Wednesday, January 17, 2007

A Fair and Impartial Jury of One's Peers

Poor Irving "Scooter" Libby. There will come a day when Libby trial will be held up as one of those prosecutorial misapplications of justice.

According to firedoglake, Libby's defense team is having a hard time finding impartial jurors for his trial. In a city that routinely votes for Democrats regardless of their criminality or corruption, it will, indeed, be an uphill climb for Libby to find impartial jurors.

"I am completely without objectivity. There is nothing you can say that would make me feel positively about President Bush."*

Thus spake the eighth of nine prospective jurors reviewed by Judge Reggie Walton, Prosecutor Patrick Fitzgerald and defense attorneys Ted Wells and William Jeffress today. She had indicated on her juror form she had some strong opinions about the Bush administration, and, queried in her turn by Judge Walton, she cast her eye over all assembled in the courtroom and declared herself.

"So, you are saying you do not believe you could render a fair and impartial verdict in this case, based on the evidence and according to my instructions to the jury prior to deliberations?," Judge Walton followed.

"That's right," she responded, whereupon she was immediately excused from jury duty.

I can't understand why the case couldn't be moved elsewhere. Actually, I don't understand why the case is being brought at all, except that Patrick Fitzgerald has to find someone to prosecute and he isn't about to go after Richard Armitage, the guy who actually leaked Valerie Plame's name (well, aside from her husband lyin' Joe Wilson).

Libby's defense team is obviously going for a hung jury, knowing that in an overwhelmingly Democrat town, he has about as much of a chance of acquittal as O.J. Simpson had if he'd actually been tried in Brentwood.

Libby could be convicted, not because of his own malfeasance, but because of public sentiment against the Bush administration in general and Vice President Cheney in particular.

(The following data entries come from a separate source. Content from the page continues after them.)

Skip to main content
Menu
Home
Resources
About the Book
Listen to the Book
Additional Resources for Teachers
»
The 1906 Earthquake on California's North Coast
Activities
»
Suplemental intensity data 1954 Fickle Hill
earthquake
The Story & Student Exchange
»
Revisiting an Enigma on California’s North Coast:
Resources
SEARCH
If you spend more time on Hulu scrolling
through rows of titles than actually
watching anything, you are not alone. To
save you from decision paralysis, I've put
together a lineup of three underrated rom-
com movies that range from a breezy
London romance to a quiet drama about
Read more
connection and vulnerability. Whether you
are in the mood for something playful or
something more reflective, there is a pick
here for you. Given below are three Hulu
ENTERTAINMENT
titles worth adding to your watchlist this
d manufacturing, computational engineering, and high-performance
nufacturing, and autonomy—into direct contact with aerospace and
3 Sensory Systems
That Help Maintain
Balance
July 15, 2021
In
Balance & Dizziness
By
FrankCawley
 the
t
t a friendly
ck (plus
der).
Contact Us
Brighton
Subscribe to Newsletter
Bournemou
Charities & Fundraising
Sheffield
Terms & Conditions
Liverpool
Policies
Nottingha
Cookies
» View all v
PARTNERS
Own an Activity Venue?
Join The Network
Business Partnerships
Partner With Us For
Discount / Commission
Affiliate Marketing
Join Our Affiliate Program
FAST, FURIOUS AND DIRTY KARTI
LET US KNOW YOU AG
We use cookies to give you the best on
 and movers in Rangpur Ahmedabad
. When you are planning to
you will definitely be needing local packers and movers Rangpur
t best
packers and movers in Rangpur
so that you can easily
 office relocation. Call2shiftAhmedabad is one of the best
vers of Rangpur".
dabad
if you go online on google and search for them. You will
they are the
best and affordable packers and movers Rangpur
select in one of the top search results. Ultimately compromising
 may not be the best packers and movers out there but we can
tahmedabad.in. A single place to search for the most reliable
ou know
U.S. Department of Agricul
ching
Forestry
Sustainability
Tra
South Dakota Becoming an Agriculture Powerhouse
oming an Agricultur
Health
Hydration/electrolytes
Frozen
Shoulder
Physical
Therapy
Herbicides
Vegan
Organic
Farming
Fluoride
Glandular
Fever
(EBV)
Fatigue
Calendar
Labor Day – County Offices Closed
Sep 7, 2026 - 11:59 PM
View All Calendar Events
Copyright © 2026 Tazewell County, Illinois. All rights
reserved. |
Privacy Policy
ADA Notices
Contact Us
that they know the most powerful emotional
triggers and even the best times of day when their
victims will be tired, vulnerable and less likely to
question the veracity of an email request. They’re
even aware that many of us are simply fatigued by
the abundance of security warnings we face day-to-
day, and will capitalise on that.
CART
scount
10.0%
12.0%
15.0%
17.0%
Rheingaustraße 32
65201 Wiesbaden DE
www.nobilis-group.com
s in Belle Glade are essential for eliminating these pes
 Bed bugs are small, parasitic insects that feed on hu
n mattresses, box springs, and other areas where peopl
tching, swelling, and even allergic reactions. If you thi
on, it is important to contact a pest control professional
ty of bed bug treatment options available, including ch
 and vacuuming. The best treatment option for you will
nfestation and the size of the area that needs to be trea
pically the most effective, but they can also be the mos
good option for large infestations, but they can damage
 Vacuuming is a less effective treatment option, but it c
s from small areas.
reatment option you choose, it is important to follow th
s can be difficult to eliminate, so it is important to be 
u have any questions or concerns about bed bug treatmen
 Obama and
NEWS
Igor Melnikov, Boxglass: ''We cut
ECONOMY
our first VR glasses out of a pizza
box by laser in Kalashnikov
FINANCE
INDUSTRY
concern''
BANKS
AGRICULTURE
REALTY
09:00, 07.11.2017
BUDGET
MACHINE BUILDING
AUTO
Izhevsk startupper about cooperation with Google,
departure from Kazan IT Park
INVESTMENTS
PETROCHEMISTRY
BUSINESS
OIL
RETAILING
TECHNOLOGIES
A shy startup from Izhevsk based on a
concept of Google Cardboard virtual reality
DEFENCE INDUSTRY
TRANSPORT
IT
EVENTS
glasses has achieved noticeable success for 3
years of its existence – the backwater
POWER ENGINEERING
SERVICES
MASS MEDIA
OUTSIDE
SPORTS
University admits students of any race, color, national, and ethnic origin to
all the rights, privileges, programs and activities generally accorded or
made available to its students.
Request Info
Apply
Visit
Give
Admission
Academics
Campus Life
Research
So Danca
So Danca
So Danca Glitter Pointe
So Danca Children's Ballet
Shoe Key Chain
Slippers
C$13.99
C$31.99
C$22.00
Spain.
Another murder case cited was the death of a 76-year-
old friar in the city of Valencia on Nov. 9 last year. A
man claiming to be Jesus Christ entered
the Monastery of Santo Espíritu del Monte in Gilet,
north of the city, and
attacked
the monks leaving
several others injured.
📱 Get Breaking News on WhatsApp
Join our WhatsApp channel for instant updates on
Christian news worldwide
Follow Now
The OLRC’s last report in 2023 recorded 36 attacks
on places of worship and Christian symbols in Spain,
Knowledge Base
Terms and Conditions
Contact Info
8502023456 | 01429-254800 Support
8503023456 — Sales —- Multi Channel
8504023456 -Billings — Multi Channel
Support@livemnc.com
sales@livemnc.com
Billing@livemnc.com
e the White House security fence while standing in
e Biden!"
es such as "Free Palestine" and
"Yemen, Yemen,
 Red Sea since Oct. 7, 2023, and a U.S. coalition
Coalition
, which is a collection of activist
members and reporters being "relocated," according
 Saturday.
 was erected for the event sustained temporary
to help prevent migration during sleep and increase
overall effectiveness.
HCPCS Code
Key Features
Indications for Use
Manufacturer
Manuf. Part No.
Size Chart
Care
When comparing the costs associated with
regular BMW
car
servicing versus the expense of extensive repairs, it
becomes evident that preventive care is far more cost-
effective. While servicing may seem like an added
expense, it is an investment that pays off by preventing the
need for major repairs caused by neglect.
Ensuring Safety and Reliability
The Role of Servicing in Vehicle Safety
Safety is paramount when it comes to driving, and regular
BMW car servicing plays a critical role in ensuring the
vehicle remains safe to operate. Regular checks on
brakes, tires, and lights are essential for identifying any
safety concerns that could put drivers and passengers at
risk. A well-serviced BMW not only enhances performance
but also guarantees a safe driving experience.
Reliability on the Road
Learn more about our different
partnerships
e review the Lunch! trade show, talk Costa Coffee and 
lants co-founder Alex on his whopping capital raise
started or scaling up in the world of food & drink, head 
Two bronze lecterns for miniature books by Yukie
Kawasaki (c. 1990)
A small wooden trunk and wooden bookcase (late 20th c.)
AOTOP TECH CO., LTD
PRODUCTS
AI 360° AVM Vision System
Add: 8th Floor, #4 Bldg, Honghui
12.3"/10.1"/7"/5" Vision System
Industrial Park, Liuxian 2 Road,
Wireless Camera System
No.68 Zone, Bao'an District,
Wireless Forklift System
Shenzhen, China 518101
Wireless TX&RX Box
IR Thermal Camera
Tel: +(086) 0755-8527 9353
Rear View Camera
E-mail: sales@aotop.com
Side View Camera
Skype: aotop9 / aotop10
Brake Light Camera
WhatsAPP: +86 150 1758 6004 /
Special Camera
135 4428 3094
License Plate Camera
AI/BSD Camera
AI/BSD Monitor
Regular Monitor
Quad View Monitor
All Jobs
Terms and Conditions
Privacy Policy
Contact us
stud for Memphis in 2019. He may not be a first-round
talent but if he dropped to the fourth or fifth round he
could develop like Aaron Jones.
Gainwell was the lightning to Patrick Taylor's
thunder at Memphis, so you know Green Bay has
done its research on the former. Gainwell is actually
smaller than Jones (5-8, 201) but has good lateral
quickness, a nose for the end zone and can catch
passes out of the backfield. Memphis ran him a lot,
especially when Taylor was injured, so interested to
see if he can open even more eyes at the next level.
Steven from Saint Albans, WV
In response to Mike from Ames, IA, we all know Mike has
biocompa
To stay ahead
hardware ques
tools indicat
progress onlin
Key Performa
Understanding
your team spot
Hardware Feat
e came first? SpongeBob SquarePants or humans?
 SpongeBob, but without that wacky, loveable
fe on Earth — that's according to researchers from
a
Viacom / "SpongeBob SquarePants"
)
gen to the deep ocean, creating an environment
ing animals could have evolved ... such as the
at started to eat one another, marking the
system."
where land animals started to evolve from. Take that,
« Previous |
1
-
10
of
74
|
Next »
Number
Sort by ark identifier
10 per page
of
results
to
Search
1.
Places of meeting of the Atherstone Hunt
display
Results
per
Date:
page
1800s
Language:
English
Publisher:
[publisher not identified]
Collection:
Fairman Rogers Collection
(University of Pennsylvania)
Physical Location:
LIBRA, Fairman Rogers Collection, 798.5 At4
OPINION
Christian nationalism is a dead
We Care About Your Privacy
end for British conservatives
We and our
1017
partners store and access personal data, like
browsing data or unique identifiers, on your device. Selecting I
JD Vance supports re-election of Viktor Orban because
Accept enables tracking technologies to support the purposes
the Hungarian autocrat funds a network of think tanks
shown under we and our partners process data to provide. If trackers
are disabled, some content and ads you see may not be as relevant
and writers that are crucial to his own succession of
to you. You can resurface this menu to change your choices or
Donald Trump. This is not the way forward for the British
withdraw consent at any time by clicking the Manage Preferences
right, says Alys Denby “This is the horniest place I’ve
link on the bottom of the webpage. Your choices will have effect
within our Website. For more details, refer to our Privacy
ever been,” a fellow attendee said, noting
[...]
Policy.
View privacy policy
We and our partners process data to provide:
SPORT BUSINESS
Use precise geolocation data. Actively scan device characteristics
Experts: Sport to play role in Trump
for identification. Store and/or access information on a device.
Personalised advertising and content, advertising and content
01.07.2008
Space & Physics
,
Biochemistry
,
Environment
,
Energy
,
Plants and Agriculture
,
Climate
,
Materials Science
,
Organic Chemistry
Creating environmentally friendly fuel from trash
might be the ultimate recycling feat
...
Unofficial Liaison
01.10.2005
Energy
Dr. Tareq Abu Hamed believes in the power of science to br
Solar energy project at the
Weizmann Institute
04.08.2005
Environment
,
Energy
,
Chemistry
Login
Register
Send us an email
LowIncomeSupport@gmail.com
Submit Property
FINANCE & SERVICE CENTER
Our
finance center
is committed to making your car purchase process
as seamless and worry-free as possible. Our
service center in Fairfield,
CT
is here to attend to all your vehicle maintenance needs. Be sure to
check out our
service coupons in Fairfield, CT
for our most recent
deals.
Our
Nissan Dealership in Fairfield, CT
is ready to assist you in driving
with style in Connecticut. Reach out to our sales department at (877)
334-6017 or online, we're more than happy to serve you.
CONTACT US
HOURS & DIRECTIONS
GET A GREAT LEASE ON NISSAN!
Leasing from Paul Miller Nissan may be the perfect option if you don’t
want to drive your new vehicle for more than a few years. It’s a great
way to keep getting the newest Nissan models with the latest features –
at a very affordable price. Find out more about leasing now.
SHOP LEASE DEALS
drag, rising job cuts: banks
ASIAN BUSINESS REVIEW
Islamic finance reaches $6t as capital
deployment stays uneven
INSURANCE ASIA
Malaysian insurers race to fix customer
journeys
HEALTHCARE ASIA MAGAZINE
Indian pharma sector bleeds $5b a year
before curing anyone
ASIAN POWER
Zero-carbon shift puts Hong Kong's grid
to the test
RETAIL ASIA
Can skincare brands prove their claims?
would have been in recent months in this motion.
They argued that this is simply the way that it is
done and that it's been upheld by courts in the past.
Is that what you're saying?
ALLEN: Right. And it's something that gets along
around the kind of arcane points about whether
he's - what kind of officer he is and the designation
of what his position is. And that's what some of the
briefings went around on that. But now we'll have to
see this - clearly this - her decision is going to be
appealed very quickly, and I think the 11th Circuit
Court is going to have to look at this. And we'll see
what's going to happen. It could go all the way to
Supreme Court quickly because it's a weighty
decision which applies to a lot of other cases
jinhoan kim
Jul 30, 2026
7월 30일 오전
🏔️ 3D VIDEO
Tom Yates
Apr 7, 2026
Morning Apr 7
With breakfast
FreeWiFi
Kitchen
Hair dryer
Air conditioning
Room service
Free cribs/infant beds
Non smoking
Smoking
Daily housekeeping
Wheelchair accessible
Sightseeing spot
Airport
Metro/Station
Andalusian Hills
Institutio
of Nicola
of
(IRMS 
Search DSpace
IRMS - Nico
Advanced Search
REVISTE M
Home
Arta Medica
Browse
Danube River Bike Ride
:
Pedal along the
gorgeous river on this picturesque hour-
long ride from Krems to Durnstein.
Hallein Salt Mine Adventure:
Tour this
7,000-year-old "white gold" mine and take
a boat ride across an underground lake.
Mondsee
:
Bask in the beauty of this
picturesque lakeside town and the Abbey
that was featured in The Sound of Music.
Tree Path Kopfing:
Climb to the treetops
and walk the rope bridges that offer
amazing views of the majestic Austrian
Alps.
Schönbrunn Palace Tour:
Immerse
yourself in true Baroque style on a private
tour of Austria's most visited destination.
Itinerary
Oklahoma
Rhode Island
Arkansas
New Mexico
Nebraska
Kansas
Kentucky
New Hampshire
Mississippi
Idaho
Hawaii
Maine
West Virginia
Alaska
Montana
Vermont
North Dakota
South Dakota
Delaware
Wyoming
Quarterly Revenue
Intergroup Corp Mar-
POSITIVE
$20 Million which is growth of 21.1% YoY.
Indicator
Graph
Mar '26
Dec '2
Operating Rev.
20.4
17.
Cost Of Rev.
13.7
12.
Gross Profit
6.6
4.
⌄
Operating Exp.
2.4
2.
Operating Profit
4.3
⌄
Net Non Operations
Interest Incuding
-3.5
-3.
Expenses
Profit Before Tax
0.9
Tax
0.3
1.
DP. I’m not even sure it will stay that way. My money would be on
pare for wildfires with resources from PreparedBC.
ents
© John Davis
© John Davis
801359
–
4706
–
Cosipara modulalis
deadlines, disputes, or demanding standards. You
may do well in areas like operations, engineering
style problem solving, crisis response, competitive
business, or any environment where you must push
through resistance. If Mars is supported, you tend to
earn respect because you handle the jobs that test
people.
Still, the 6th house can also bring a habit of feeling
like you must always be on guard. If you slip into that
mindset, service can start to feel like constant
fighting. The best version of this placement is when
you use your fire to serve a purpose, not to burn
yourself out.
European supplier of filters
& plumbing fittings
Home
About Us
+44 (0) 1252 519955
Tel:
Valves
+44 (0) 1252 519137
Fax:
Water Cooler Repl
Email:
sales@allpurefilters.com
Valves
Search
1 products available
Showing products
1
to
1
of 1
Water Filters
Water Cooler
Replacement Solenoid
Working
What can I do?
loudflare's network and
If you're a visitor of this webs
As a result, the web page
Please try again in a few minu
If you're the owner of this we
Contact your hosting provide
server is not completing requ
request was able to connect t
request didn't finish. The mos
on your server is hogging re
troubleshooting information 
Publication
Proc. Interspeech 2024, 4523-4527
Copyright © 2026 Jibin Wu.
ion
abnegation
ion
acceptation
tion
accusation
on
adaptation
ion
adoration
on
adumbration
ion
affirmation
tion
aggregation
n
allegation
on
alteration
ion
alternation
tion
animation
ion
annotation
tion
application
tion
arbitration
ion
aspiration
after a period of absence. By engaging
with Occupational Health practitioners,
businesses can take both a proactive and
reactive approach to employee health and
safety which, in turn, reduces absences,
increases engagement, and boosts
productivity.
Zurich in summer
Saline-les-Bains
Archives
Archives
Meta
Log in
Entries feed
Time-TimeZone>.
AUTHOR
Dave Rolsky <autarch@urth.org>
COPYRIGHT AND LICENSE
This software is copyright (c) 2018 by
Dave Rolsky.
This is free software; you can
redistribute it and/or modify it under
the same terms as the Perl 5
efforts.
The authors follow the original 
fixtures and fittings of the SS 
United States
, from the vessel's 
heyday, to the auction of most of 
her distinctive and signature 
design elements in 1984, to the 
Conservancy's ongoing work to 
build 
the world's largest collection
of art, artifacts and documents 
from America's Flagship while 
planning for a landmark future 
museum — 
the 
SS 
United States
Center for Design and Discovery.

Back to the firedoglake article:
In the end, there will be a jury empaneled, and though the pace of juror review slogged along slowly today, the people at the courthouse seem to think we'll be done by Thursday. If today is any indication, the best Team Libby can hope for would be jurors who can give them a fair shake, enough of whom may have enough trust and faith in the president and the vice president to trust that their ex-employee, Irving "Scooter" Libby, is telling the truth. Today's jurors don't seem to show signs of being among those true believers in the administration's aggressive war policies, but then again, you never know with a jury, and people can and do surprise you.

The writer, of course, doesn't point out that the case shouldn't be about the war in Iraq or presidential policies but whether Libby lied under oath. I'm waiting for Dems to explain that it was an "irrelevant question," as they have about Bill Clinton's perjury.